I went back to 1925, the first year in which reliable numbers in three categories can be lined up year-by-year; top marginal tax rates from the Internal Revenue Service, GDP growth from the Bureau of Economic Analysis, and job growth numbers from the Bureau of Labor Statistics.

In 86 years, from 1925 through 2010, the average top marginal income tax rate was 61.31 percent, which is three-quarters higher than today's top rate of 35 percent. In fact, the top tax rate has been 50 percent or lower since 1982, a run of nearly three decades that dramatically distinguishes our era from the preceding norm. In the prior 50-year stretch, from 1932 through 1981, the top tax rate averaged almost 80 percent. The whole period in question, 1925 to 2010, includes a top marginal tax rate that reached as high as 94 percent and as low as 24 percent, and that's a big spread. For most of a century the tax pendulum has swung from high to low, seldom pausing anywhere near the center.


From Michael Linden, Center for American Progress

During the period in question the top marginal tax rate was 70 percent or higher in 45 years and 40 percent or lower in 31. Those years together account for three-fourths of the period in question and taken as a whole, both job growth and GDP growth are vastly higher in high tax years than low ones.

In years with a top marginal tax rate of 70 percent or higher, job growth averaged 2.61 percent and GDP growth averaged a whopping 8.59 percent. By contrast, in years with a top tax rate of 40 percent or lower, job growth averaged an anemic .94 percent and GDP growth averaged just 3.6 percent. Thus high tax years saw job growth rates 2.77 times higher and GDP growth rates 2.39 times higher than low tax years. In other words, the argument that high top marginal tax rates are bad for jobs and the economy is less of an argument and more of a... I was going to say platitude, but the correct word is lie.

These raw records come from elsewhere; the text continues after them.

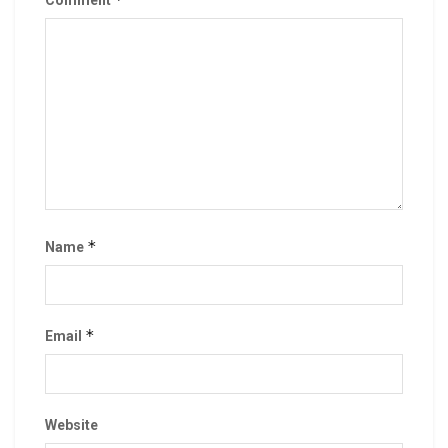
Comment
*
Name
*
Email
Website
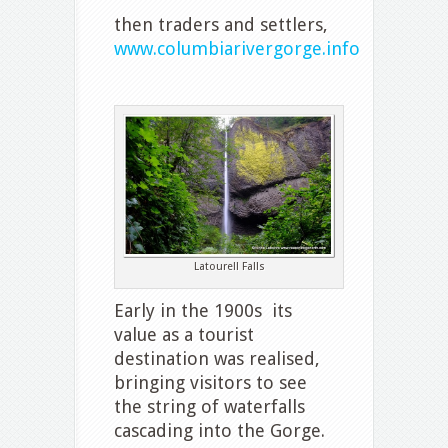
then traders and settlers,
www.columbiarivergorge.info
Latourell Falls
Early in the 1900s its
value as a tourist
destination was realised,
bringing visitors to see
the string of waterfalls
cascading into the Gorge.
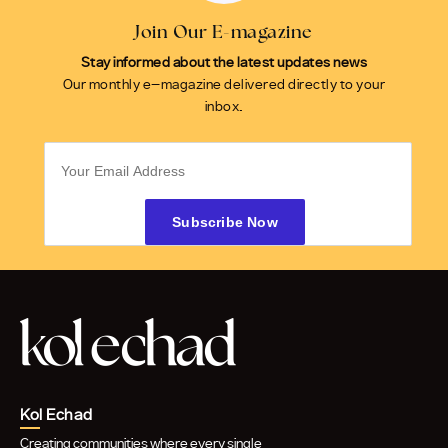
Join Our E-magazine
Stay informed about the latest updates news
Our monthly e-magazine delivered directly to your
inbox.
Kol Echad
Creating communities where every single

It's a whole different thing to say that high top tax brackets have no net effect on overall taxation than to say that high brackets will kill jobs, doom the economy and unleash some Marxist hell hound upon us all. If a candidate told me, "I don't think a tax increase on the rich by itself would make much difference," that's at least possibly true. But if a candidate tells me, "Taxing the rich would be the ruination of this country," please.

Back in 1980, the last time America's top marginal income tax rate was 70 percent, that rate applied to earners with incomes of $215,400 or more. In today's dollars, that equals $590,000. Under a 1980 scheme, only a tiny fraction of Americans today would pay the top marginal tax rate. Such a scheme might be "bad" for them, but at the moment, who cares? If you make more than $590,000 a year, I'm sorry but I'm not interested in your tax burden.

Here's a little historical factoid I gleaned from the Bureau of Labor Statistics' database. During Ronald Reagan's eight years in the White House, the average annual rate of U.S. jobs growth was just 2.06 percent. Under Bill Clinton it was 2.38 percent. Under Jimmy Carter it was 3.06 percent, a full percentage point higher than the Reagan years. So much for trickling down. Democrats don't kill job growth and neither do high taxes on rich people.

However, it's a dismally obvious induction from the past several years that something does kill job growth. I'm willing to point the finger at a number of likely suspects -- deregulation, anti-union legislation, globalization and some others. I can't know for sure which of those is the biggest culprit, but I know one thing for certain, all the mom-and-pop, industrious little start-up entrepreneur "job creators" in this country put together can't create enough jobs to matter and since all we really have to go on is the incontrovertible truth of history, I say tax the rich and then tax them some more.